= Ring-shaped seismicity structures =

Patterns in earthquake activity

Ring-shaped seismicity structures are patterns in earthquake activity where their epicenters are distributed evenly to form a ring-like or elliptical shape. They are often associated with the preparatory process of a large earthquake by seismologists. Analysing these patterns can assist in forecasting the locations and magnitudes of future earthquakes. In most cases, these earthquakes involved are weak and they are evenly distributed on both sides of the ellipse.

==Notable examples==
In a paper from Izvestiya, Physics of the Solid Earth dated to 23 July 2025, researchers studied ring-shaped seismicity in southern Kamchatka, a pattern in earthquakes where their epicenters are distributed around an elliptical "ring" shape. These events are often associated with the preparatory process of a large earthquake on an active fault. An analysis of earthquakes from 1973 to late 2024, including the 17 August 2024 7.0 earthquake and its aftershocks off the peninsula revealed three ring-shaped seismicity structures at 0–33 km, 34–70 km, and 71–110 km.

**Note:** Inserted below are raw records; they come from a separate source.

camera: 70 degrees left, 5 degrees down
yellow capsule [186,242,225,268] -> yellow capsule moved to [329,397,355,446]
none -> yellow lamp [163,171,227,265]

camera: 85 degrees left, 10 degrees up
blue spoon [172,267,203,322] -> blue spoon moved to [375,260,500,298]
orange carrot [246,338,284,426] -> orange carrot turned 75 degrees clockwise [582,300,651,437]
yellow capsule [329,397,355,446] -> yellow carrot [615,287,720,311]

Existing studies reported that a large earthquake usually occurs about 10 to 15 years after a sudden high rate of seismicity around these structures, and in the Kamchatka area, this occurred in 2016. Based on the current knowledge, the paper said there was a likelihood of a large earthquake occurring between 2026 and 2031 with a moment magnitude of 8.4–8.8. Seven days later, a 8.8 earthquake occurred off the coast of the Kamchatka peninsula.